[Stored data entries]
************

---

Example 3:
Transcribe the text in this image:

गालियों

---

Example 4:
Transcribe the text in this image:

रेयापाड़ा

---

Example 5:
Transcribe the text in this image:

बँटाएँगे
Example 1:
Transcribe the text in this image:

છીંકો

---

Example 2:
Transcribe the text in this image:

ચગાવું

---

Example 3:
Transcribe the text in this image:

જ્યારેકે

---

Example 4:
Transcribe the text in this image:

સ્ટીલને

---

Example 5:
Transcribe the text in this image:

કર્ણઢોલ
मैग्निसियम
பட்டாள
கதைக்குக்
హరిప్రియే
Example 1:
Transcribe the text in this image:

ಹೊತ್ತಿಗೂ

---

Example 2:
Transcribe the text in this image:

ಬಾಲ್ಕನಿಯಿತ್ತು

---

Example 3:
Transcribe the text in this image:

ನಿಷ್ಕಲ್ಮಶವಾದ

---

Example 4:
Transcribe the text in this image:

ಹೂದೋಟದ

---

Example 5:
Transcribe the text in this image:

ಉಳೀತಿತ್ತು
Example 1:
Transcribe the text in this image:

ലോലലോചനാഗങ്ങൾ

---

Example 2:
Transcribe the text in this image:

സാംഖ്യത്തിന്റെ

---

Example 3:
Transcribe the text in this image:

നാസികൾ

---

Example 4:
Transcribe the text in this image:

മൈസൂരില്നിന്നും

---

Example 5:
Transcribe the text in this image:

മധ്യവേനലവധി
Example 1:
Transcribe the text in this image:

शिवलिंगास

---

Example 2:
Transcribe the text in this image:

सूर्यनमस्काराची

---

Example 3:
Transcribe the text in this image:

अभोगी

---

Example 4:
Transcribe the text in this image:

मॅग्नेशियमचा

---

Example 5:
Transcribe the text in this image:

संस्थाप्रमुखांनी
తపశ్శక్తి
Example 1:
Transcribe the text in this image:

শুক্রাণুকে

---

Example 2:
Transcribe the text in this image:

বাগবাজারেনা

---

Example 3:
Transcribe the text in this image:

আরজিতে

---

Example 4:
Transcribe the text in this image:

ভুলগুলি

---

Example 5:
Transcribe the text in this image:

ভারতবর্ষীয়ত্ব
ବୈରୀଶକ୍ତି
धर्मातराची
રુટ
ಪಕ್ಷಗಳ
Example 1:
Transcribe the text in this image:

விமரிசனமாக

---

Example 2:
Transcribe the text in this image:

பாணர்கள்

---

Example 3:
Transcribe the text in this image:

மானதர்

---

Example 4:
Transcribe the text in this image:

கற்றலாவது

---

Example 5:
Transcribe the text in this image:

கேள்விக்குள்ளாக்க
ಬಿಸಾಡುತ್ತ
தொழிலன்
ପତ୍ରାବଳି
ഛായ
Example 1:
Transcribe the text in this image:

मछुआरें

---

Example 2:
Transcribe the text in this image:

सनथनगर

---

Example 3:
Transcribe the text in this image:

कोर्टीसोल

************

**Task objective**
Without changing anything, repeat every record above.

**Solution to this exercise**
---

Example 3:
Transcribe the text in this image:

गालियों

---

Example 4:
Transcribe the text in this image:

रेयापाड़ा

---

Example 5:
Transcribe the text in this image:

बँटाएँगे
Example 1:
Transcribe the text in this image:

છીંકો

---

Example 2:
Transcribe the text in this image:

ચગાવું

---

Example 3:
Transcribe the text in this image:

જ્યારેકે

---

Example 4:
Transcribe the text in this image:

સ્ટીલને

---

Example 5:
Transcribe the text in this image:

કર્ણઢોલ
मैग्निसियम
பட்டாள
கதைக்குக்
హరిప్రియే
Example 1:
Transcribe the text in this image:

ಹೊತ್ತಿಗೂ

---

Example 2:
Transcribe the text in this image:

ಬಾಲ್ಕನಿಯಿತ್ತು

---

Example 3:
Transcribe the text in this image:

ನಿಷ್ಕಲ್ಮಶವಾದ

---

Example 4:
Transcribe the text in this image:

ಹೂದೋಟದ

---

Example 5:
Transcribe the text in this image:

ಉಳೀತಿತ್ತು
Example 1:
Transcribe the text in this image:

ലോലലോചനാഗങ്ങൾ

---

Example 2:
Transcribe the text in this image:

സാംഖ്യത്തിന്റെ

---

Example 3:
Transcribe the text in this image:

നാസികൾ

---

Example 4:
Transcribe the text in this image:

മൈസൂരില്നിന്നും

---

Example 5:
Transcribe the text in this image:

മധ്യവേനലവധി
Example 1:
Transcribe the text in this image:

शिवलिंगास

---

Example 2:
Transcribe the text in this image:

सूर्यनमस्काराची

---

Example 3:
Transcribe the text in this image:

अभोगी

---

Example 4:
Transcribe the text in this image:

मॅग्नेशियमचा

---

Example 5:
Transcribe the text in this image:

संस्थाप्रमुखांनी
తపశ్శక్తి
Example 1:
Transcribe the text in this image:

শুক্রাণুকে

---

Example 2:
Transcribe the text in this image:

বাগবাজারেনা

---

Example 3:
Transcribe the text in this image:

আরজিতে

---

Example 4:
Transcribe the text in this image:

ভুলগুলি

---

Example 5:
Transcribe the text in this image:

ভারতবর্ষীয়ত্ব
ବୈରୀଶକ୍ତି
धर्मातराची
રુટ
ಪಕ್ಷಗಳ
Example 1:
Transcribe the text in this image:

விமரிசனமாக

---

Example 2:
Transcribe the text in this image:

பாணர்கள்

---

Example 3:
Transcribe the text in this image:

மானதர்

---

Example 4:
Transcribe the text in this image:

கற்றலாவது

---

Example 5:
Transcribe the text in this image:

கேள்விக்குள்ளாக்க
ಬಿಸಾಡುತ್ತ
தொழிலன்
ପତ୍ରାବଳି
ഛായ
Example 1:
Transcribe the text in this image:

मछुआरें

---

Example 2:
Transcribe the text in this image:

सनथनगर

---

Example 3:
Transcribe the text in this image:

कोर्टीसोल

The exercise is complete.